What is required
Put every line of the records below into a Markdown table with the columns No. and Line, numbering the rows and leaving out blank lines.

::: Input records :::

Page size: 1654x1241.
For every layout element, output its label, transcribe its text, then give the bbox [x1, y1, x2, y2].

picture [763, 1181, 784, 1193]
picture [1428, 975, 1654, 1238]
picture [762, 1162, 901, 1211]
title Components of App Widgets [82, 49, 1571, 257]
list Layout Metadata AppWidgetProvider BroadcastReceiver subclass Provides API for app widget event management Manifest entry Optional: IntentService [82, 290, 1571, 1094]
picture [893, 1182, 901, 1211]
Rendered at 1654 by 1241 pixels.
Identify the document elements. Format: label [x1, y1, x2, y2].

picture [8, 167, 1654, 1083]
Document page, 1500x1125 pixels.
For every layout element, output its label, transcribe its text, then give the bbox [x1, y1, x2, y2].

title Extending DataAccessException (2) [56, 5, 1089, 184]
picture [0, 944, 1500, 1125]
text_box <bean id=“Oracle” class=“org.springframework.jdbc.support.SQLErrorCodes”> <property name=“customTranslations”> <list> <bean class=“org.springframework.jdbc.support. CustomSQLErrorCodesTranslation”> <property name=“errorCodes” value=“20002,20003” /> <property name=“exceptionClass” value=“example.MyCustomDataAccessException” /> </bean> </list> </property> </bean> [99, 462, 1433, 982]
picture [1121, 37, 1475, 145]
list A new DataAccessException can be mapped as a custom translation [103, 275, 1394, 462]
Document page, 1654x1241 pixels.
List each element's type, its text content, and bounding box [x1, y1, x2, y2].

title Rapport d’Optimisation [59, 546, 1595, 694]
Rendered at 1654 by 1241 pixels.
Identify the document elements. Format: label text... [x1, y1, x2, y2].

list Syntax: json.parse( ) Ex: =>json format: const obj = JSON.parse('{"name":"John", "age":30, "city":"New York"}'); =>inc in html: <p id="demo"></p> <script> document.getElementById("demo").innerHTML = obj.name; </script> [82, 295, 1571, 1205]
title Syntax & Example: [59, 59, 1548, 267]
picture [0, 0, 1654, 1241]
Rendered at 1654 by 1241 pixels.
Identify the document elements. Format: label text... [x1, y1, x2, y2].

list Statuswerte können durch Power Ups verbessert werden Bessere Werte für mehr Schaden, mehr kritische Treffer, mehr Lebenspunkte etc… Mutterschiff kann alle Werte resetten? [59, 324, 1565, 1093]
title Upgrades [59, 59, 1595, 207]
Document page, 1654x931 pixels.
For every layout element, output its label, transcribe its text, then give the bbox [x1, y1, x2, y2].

:::

Exercise solution
| No. | Line |
|---|---|
| 1 | Page size: 1654x1241. |
| 2 | For every layout element, output its label, transcribe its text, then give the bbox [x1, y1, x2, y2]. |
| 3 | picture [763, 1181, 784, 1193] |
| 4 | picture [1428, 975, 1654, 1238] |
| 5 | picture [762, 1162, 901, 1211] |
| 6 | title Components of App Widgets [82, 49, 1571, 257] |
| 7 | list Layout Metadata AppWidgetProvider BroadcastReceiver subclass Provides API for app widget event management Manifest entry Optional: IntentService [82, 290, 1571, 1094] |
| 8 | picture [893, 1182, 901, 1211] |
| 9 | Rendered at 1654 by 1241 pixels. |
| 10 | Identify the document elements. Format: label [x1, y1, x2, y2]. |
| 11 | picture [8, 167, 1654, 1083] |
| 12 | Document page, 1500x1125 pixels. |
| 13 | For every layout element, output its label, transcribe its text, then give the bbox [x1, y1, x2, y2]. |
| 14 | title Extending DataAccessException (2) [56, 5, 1089, 184] |
| 15 | picture [0, 944, 1500, 1125] |
| 16 | text_box <bean id=“Oracle” class=“org.springframework.jdbc.support.SQLErrorCodes”> <property name=“customTranslations”> <list> <bean class=“org.springframework.jdbc.support. CustomSQLErrorCodesTranslation”> <property name=“errorCodes” value=“20002,20003” /> <property name=“exceptionClass” value=“example.MyCustomDataAccessException” /> </bean> </list> </property> </bean> [99, 462, 1433, 982] |
| 17 | picture [1121, 37, 1475, 145] |
| 18 | list A new DataAccessException can be mapped as a custom translation [103, 275, 1394, 462] |
| 19 | Document page, 1654x1241 pixels. |
| 20 | List each element's type, its text content, and bounding box [x1, y1, x2, y2]. |
| 21 | title Rapport d’Optimisation [59, 546, 1595, 694] |
| 22 | Rendered at 1654 by 1241 pixels. |
| 23 | Identify the document elements. Format: label text... [x1, y1, x2, y2]. |
| 24 | list Syntax: json.parse( ) Ex: =>json format: const obj = JSON.parse('{"name":"John", "age":30, "city":"New York"}'); =>inc in html: <p id="demo"></p> <script> document.getElementById("demo").innerHTML = obj.name; </script> [82, 295, 1571, 1205] |
| 25 | title Syntax & Example: [59, 59, 1548, 267] |
| 26 | picture [0, 0, 1654, 1241] |
| 27 | Rendered at 1654 by 1241 pixels. |
| 28 | Identify the document elements. Format: label text... [x1, y1, x2, y2]. |
| 29 | list Statuswerte können durch Power Ups verbessert werden Bessere Werte für mehr Schaden, mehr kritische Treffer, mehr Lebenspunkte etc… Mutterschiff kann alle Werte resetten? [59, 324, 1565, 1093] |
| 30 | title Upgrades [59, 59, 1595, 207] |
| 31 | Document page, 1654x931 pixels. |
| 32 | For every layout element, output its label, transcribe its text, then give the bbox [x1, y1, x2, y2]. |